Напоминание о пребывании в тюрьме было неприятно Михаилу Львовичу, и он перевёл разговор на другое.
– Ныне для нас, Глинских, настали благоприятные времена. Сможем ли мы стать полновластными правителями государства? Это от нас самих зависит. Все мои помыслы направлены на процветание нашего рода, и я весьма сожалею, что мне встречу идут свои же родственники.
– О ком это ты, Михаил Львович?
– Лицо Анны выразило искреннее недоумение.
– О дочери твоей, Елене. Вместо того чтобы посоветоваться о любом деле со мной, своим родственником, она выслушивает ворогов наших. И не только выслушивает, но и поступает по их воле, вопреки моим желаниям.
– Не может такого быть! Я всегда твержу ей, слушайся многоопытного Михаила Львовича, он худого тебе не присоветует. Почему я так говорю? Да потому, что знаю тебя и мужа своего Василия Львовича по Литве. В бытность Александра мы, Глинские, чуть ли не половиной княжества Литовского владели. Александр без тебя и шагу не смел ступить, о любом деле с тобой советовался. Потому и Елене надлежит слушаться тебя.
– Ныне в ближней думе рядили мы, кого послать в Новгород Великий наместником. Михайло Тучков предложил снарядить туда Михаила Семёновича Воронцова. А Воронцов, между прочим, мой ближний человек. Поэтому я не намеревался соглашаться с Тучковым. Не резон мне сидеть в ближней думе с одними ворогами. Елена же, вопреки моим намерениям, велела Воронцову ехать в Новгород.

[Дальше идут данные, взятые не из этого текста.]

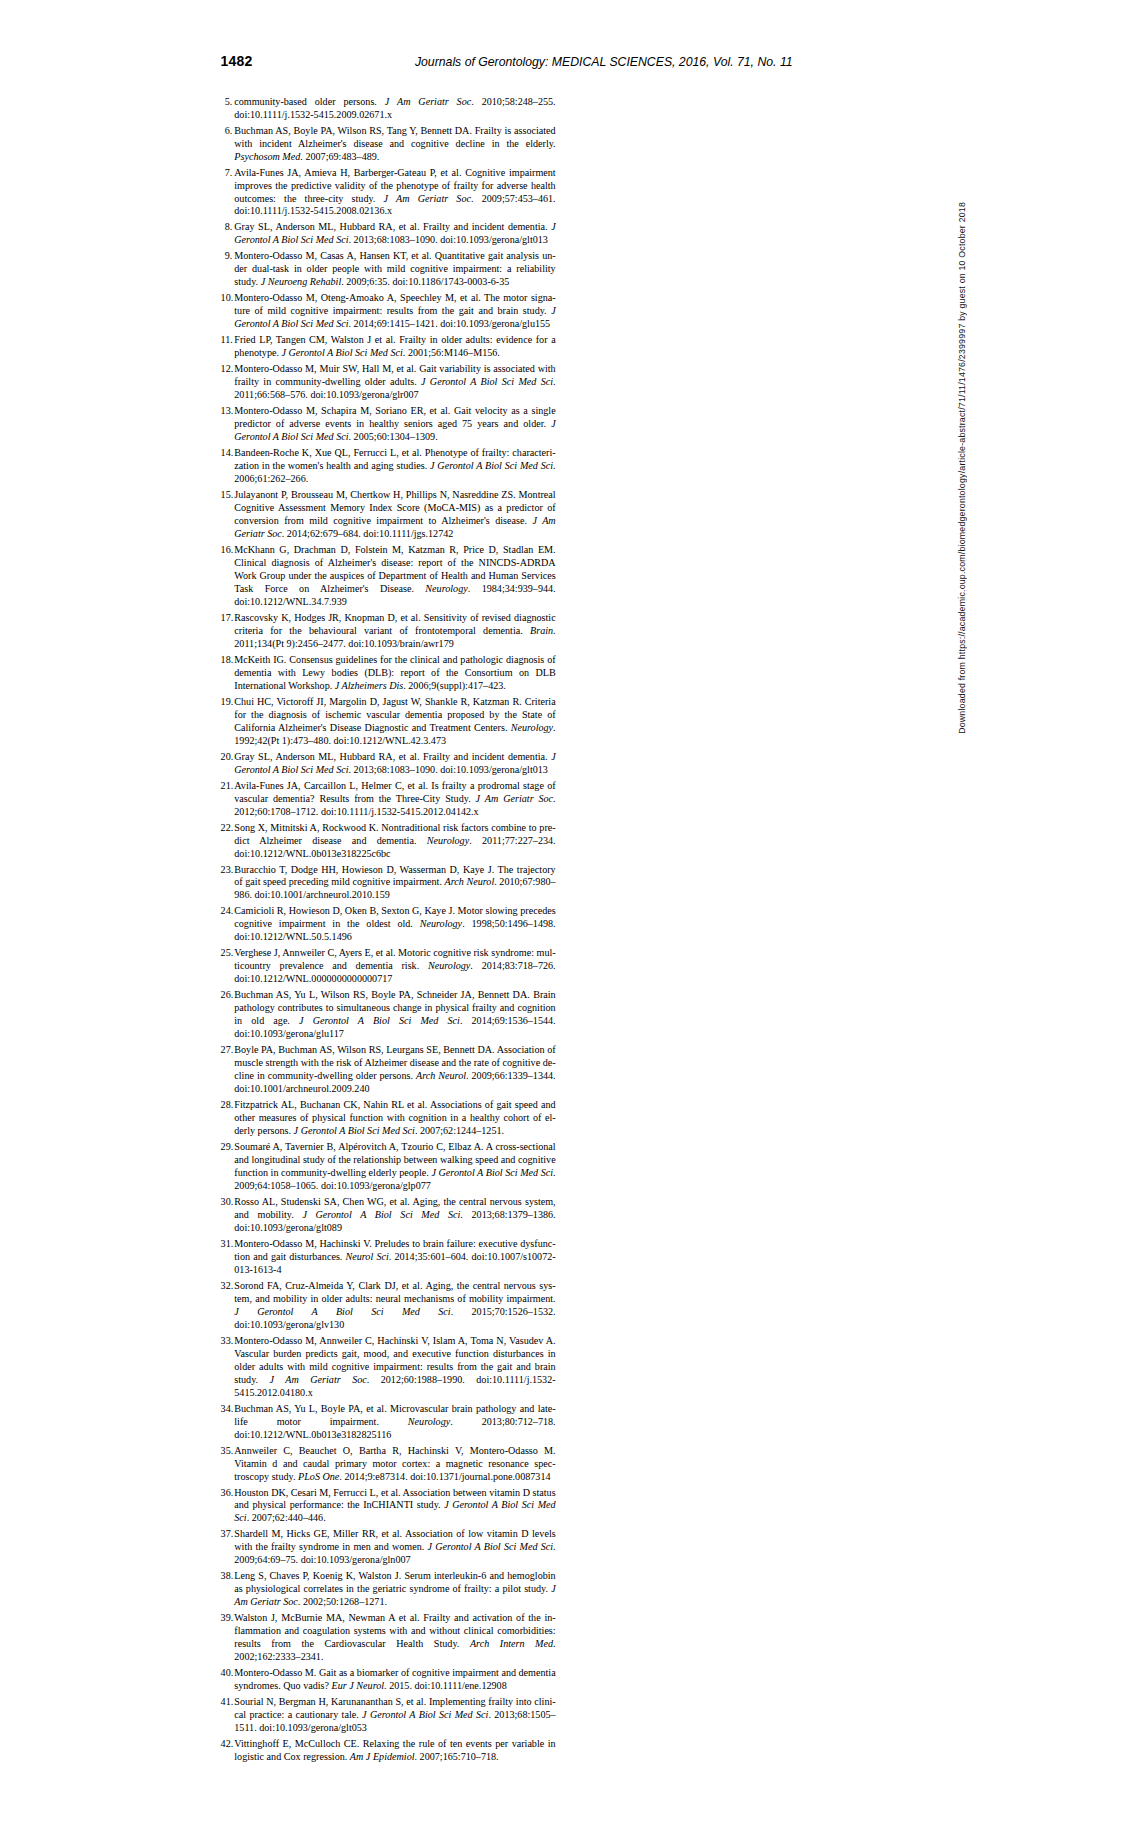1482
Journals of Gerontology: MEDICAL SCIENCES, 2016, Vol. 71, No. 11
Downloaded from https://academic.oup.com/biomedgerontology/article-abstract/71/11/1476/2399997 by guest on 10 October 2018
community-based older persons. J Am Geriatr Soc. 2010;58:248–255. doi:10.1111/j.1532-5415.2009.02671.x
Buchman AS, Boyle PA, Wilson RS, Tang Y, Bennett DA. Frailty is associated with incident Alzheimer's disease and cognitive decline in the elderly. Psychosom Med. 2007;69:483–489.
Avila-Funes JA, Amieva H, Barberger-Gateau P, et al. Cognitive impairment improves the predictive validity of the phenotype of frailty for adverse health outcomes: the three-city study. J Am Geriatr Soc. 2009;57:453–461. doi:10.1111/j.1532-5415.2008.02136.x
Gray SL, Anderson ML, Hubbard RA, et al. Frailty and incident dementia. J Gerontol A Biol Sci Med Sci. 2013;68:1083–1090. doi:10.1093/gerona/glt013
Montero-Odasso M, Casas A, Hansen KT, et al. Quantitative gait analysis under dual-task in older people with mild cognitive impairment: a reliability study. J Neuroeng Rehabil. 2009;6:35. doi:10.1186/1743-0003-6-35
Montero-Odasso M, Oteng-Amoako A, Speechley M, et al. The motor signature of mild cognitive impairment: results from the gait and brain study. J Gerontol A Biol Sci Med Sci. 2014;69:1415–1421. doi:10.1093/gerona/glu155
Fried LP, Tangen CM, Walston J et al. Frailty in older adults: evidence for a phenotype. J Gerontol A Biol Sci Med Sci. 2001;56:M146–M156.
Montero-Odasso M, Muir SW, Hall M, et al. Gait variability is associated with frailty in community-dwelling older adults. J Gerontol A Biol Sci Med Sci. 2011;66:568–576. doi:10.1093/gerona/glr007
Montero-Odasso M, Schapira M, Soriano ER, et al. Gait velocity as a single predictor of adverse events in healthy seniors aged 75 years and older. J Gerontol A Biol Sci Med Sci. 2005;60:1304–1309.
Bandeen-Roche K, Xue QL, Ferrucci L, et al. Phenotype of frailty: characterization in the women's health and aging studies. J Gerontol A Biol Sci Med Sci. 2006;61:262–266.
Julayanont P, Brousseau M, Chertkow H, Phillips N, Nasreddine ZS. Montreal Cognitive Assessment Memory Index Score (MoCA-MIS) as a predictor of conversion from mild cognitive impairment to Alzheimer's disease. J Am Geriatr Soc. 2014;62:679–684. doi:10.1111/jgs.12742
McKhann G, Drachman D, Folstein M, Katzman R, Price D, Stadlan EM. Clinical diagnosis of Alzheimer's disease: report of the NINCDS-ADRDA Work Group under the auspices of Department of Health and Human Services Task Force on Alzheimer's Disease. Neurology. 1984;34:939–944. doi:10.1212/WNL.34.7.939
Rascovsky K, Hodges JR, Knopman D, et al. Sensitivity of revised diagnostic criteria for the behavioural variant of frontotemporal dementia. Brain. 2011;134(Pt 9):2456–2477. doi:10.1093/brain/awr179
McKeith IG. Consensus guidelines for the clinical and pathologic diagnosis of dementia with Lewy bodies (DLB): report of the Consortium on DLB International Workshop. J Alzheimers Dis. 2006;9(suppl):417–423.
Chui HC, Victoroff JI, Margolin D, Jagust W, Shankle R, Katzman R. Criteria for the diagnosis of ischemic vascular dementia proposed by the State of California Alzheimer's Disease Diagnostic and Treatment Centers. Neurology. 1992;42(Pt 1):473–480. doi:10.1212/WNL.42.3.473
Gray SL, Anderson ML, Hubbard RA, et al. Frailty and incident dementia. J Gerontol A Biol Sci Med Sci. 2013;68:1083–1090. doi:10.1093/gerona/glt013
Avila-Funes JA, Carcaillon L, Helmer C, et al. Is frailty a prodromal stage of vascular dementia? Results from the Three-City Study. J Am Geriatr Soc. 2012;60:1708–1712. doi:10.1111/j.1532-5415.2012.04142.x
Song X, Mitnitski A, Rockwood K. Nontraditional risk factors combine to predict Alzheimer disease and dementia. Neurology. 2011;77:227–234. doi:10.1212/WNL.0b013e318225c6bc
Buracchio T, Dodge HH, Howieson D, Wasserman D, Kaye J. The trajectory of gait speed preceding mild cognitive impairment. Arch Neurol. 2010;67:980–986. doi:10.1001/archneurol.2010.159
Camicioli R, Howieson D, Oken B, Sexton G, Kaye J. Motor slowing precedes cognitive impairment in the oldest old. Neurology. 1998;50:1496–1498. doi:10.1212/WNL.50.5.1496
Verghese J, Annweiler C, Ayers E, et al. Motoric cognitive risk syndrome: multicountry prevalence and dementia risk. Neurology. 2014;83:718–726. doi:10.1212/WNL.0000000000000717
Buchman AS, Yu L, Wilson RS, Boyle PA, Schneider JA, Bennett DA. Brain pathology contributes to simultaneous change in physical frailty and cognition in old age. J Gerontol A Biol Sci Med Sci. 2014;69:1536–1544. doi:10.1093/gerona/glu117
Boyle PA, Buchman AS, Wilson RS, Leurgans SE, Bennett DA. Association of muscle strength with the risk of Alzheimer disease and the rate of cognitive decline in community-dwelling older persons. Arch Neurol. 2009;66:1339–1344. doi:10.1001/archneurol.2009.240
Fitzpatrick AL, Buchanan CK, Nahin RL et al. Associations of gait speed and other measures of physical function with cognition in a healthy cohort of elderly persons. J Gerontol A Biol Sci Med Sci. 2007;62:1244–1251.
Soumaré A, Tavernier B, Alpérovitch A, Tzourio C, Elbaz A. A cross-sectional and longitudinal study of the relationship between walking speed and cognitive function in community-dwelling elderly people. J Gerontol A Biol Sci Med Sci. 2009;64:1058–1065. doi:10.1093/gerona/glp077
Rosso AL, Studenski SA, Chen WG, et al. Aging, the central nervous system, and mobility. J Gerontol A Biol Sci Med Sci. 2013;68:1379–1386. doi:10.1093/gerona/glt089
Montero-Odasso M, Hachinski V. Preludes to brain failure: executive dysfunction and gait disturbances. Neurol Sci. 2014;35:601–604. doi:10.1007/s10072-013-1613-4
Sorond FA, Cruz-Almeida Y, Clark DJ, et al. Aging, the central nervous system, and mobility in older adults: neural mechanisms of mobility impairment. J Gerontol A Biol Sci Med Sci. 2015;70:1526–1532. doi:10.1093/gerona/glv130
Montero-Odasso M, Annweiler C, Hachinski V, Islam A, Toma N, Vasudev A. Vascular burden predicts gait, mood, and executive function disturbances in older adults with mild cognitive impairment: results from the gait and brain study. J Am Geriatr Soc. 2012;60:1988–1990. doi:10.1111/j.1532-5415.2012.04180.x
Buchman AS, Yu L, Boyle PA, et al. Microvascular brain pathology and late-life motor impairment. Neurology. 2013;80:712–718. doi:10.1212/WNL.0b013e3182825116
Annweiler C, Beauchet O, Bartha R, Hachinski V, Montero-Odasso M. Vitamin d and caudal primary motor cortex: a magnetic resonance spectroscopy study. PLoS One. 2014;9:e87314. doi:10.1371/journal.pone.0087314
Houston DK, Cesari M, Ferrucci L, et al. Association between vitamin D status and physical performance: the InCHIANTI study. J Gerontol A Biol Sci Med Sci. 2007;62:440–446.
Shardell M, Hicks GE, Miller RR, et al. Association of low vitamin D levels with the frailty syndrome in men and women. J Gerontol A Biol Sci Med Sci. 2009;64:69–75. doi:10.1093/gerona/gln007
Leng S, Chaves P, Koenig K, Walston J. Serum interleukin-6 and hemoglobin as physiological correlates in the geriatric syndrome of frailty: a pilot study. J Am Geriatr Soc. 2002;50:1268–1271.
Walston J, McBurnie MA, Newman A et al. Frailty and activation of the inflammation and coagulation systems with and without clinical comorbidities: results from the Cardiovascular Health Study. Arch Intern Med. 2002;162:2333–2341.
Montero-Odasso M. Gait as a biomarker of cognitive impairment and dementia syndromes. Quo vadis? Eur J Neurol. 2015. doi:10.1111/ene.12908
Sourial N, Bergman H, Karunananthan S, et al. Implementing frailty into clinical practice: a cautionary tale. J Gerontol A Biol Sci Med Sci. 2013;68:1505–1511. doi:10.1093/gerona/glt053
Vittinghoff E, McCulloch CE. Relaxing the rule of ten events per variable in logistic and Cox regression. Am J Epidemiol. 2007;165:710–718.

– Сдурела она, что ли? Да ты не кипятись, не распаляй сердце обидой. Завтра же пойдём с тобой к Елене и объясним ей, что к чему, глядишь, она и распорядится по твоей воле, пошлёт в Новгород другого наместника. Ты, дорогой, не сомневайся и на дочь мою с внуком зла не держи, не помеха они. Тебе лет немало, государь же совсем юн. Когда-то ещё он войдёт в разум. Вам с ним делить нечего ни сейчас, ни в будущем. Елене же надлежит содействовать тебе во всем да благодарить за помощь в управлении государством. Давай, Михаил Львович, выпьем за процветание рода нашего, - Слова Анны успокоили, а выпитое вино взбодрило гостя.
– Один у тебя был ворог - Юрий Дмитровский, да ты быстро укротил его. Честь и хвала твоей твёрдой руке! Правда, остался ещё Андрей Старицкий…
– Что о нём говорить?
– Михаил Львович презрительно скривился.
– Не сегодня, так завтра уберётся, трепеща от страха, в свою Старицу и впредь не заявится в Москве!

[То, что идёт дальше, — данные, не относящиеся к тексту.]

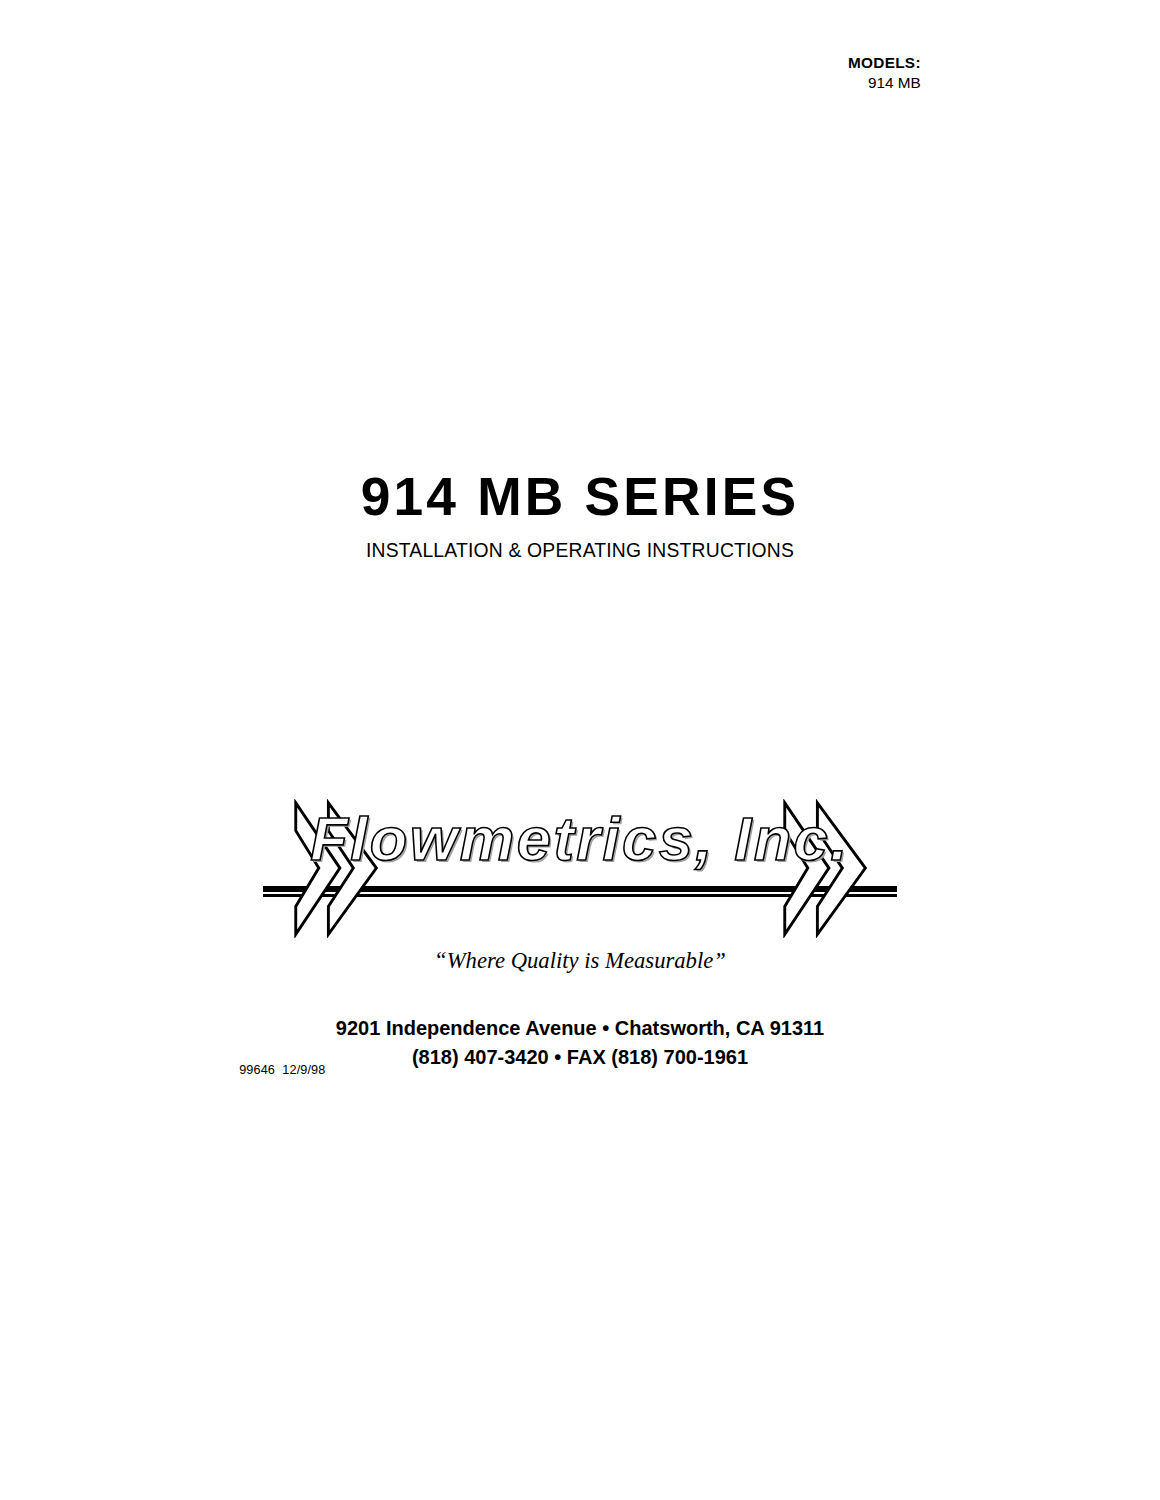MODELS:
914 MB
914 MB SERIES
INSTALLATION & OPERATING INSTRUCTIONS
Flowmetrics, Inc.
“Where Quality is Measurable”
9201 Independence Avenue • Chatsworth, CA 91311
(818) 407-3420 • FAX (818) 700-1961
99646 12/9/98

– Слышала я, будто Андрей домогается расширения своего удела.
– Вот ему!
– Глинский показал кукиш.
– Если посмеет попросить об этом, то и имеющегося лишится!
– Золотые слова молвил. Содействовать усилению ворогов не следует. Выпьем же за их погибель!
Тучков и Шигона вместе покинули великокняжеский дворец.